--- BRIEF ---
Please set out the text read from the material below as a numbered list, one line per item, leaving out blank lines and the pictures.
─── ENTRIES SUPPLIED ───
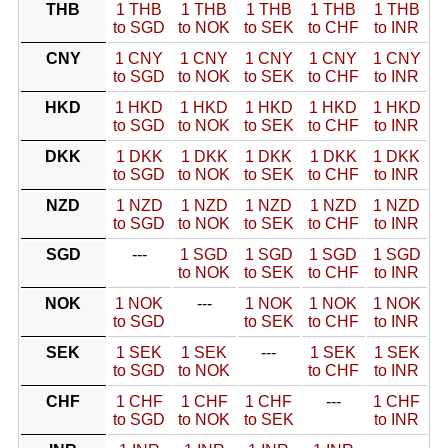
THB
1 THB
1 THB
1 THB
1 THB
1 THB
to SGD
to NOK
to SEK
to CHF
to INR
CNY
1 CNY
1 CNY
1 CNY
1 CNY
1 CNY
to SGD
to NOK
to SEK
to CHF
to INR
HKD
1 HKD
1 HKD
1 HKD
1 HKD
1 HKD
to SGD
to NOK
to SEK
to CHF
to INR
DKK
1 DKK
1 DKK
1 DKK
1 DKK
1 DKK
to SGD
to NOK
to SEK
to CHF
to INR
NZD
1 NZD
1 NZD
1 NZD
1 NZD
1 NZD
to SGD
to NOK
to SEK
to CHF
to INR
SGD
---
1 SGD
1 SGD
1 SGD
1 SGD
to NOK
to SEK
to CHF
to INR
NOK
1 NOK
---
1 NOK
1 NOK
1 NOK
to SGD
to SEK
to CHF
to INR
SEK
1 SEK
1 SEK
---
1 SEK
1 SEK
to SGD
to NOK
to CHF
to INR
CHF
1 CHF
1 CHF
1 CHF
---
1 CHF
to SGD
to NOK
to SEK
to INR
───
--- EXERCISE OUTPUT ---
1. THB
2. 1 THB
3. 1 THB
4. 1 THB
5. 1 THB
6. 1 THB
7. to SGD
8. to NOK
9. to SEK
10. to CHF
11. to INR
12. CNY
13. 1 CNY
14. 1 CNY
15. 1 CNY
16. 1 CNY
17. 1 CNY
18. to SGD
19. to NOK
20. to SEK
21. to CHF
22. to INR
23. HKD
24. 1 HKD
25. 1 HKD
26. 1 HKD
27. 1 HKD
28. 1 HKD
29. to SGD
30. to NOK
31. to SEK
32. to CHF
33. to INR
34. DKK
35. 1 DKK
36. 1 DKK
37. 1 DKK
38. 1 DKK
39. 1 DKK
40. to SGD
41. to NOK
42. to SEK
43. to CHF
44. to INR
45. NZD
46. 1 NZD
47. 1 NZD
48. 1 NZD
49. 1 NZD
50. 1 NZD
51. to SGD
52. to NOK
53. to SEK
54. to CHF
55. to INR
56. SGD
57. ---
58. 1 SGD
59. 1 SGD
60. 1 SGD
61. 1 SGD
62. to NOK
63. to SEK
64. to CHF
65. to INR
66. NOK
67. 1 NOK
68. ---
69. 1 NOK
70. 1 NOK
71. 1 NOK
72. to SGD
73. to SEK
74. to CHF
75. to INR
76. SEK
77. 1 SEK
78. 1 SEK
79. ---
80. 1 SEK
81. 1 SEK
82. to SGD
83. to NOK
84. to CHF
85. to INR
86. CHF
87. 1 CHF
88. 1 CHF
89. 1 CHF
90. ---
91. 1 CHF
92. to SGD
93. to NOK
94. to SEK
95. to INR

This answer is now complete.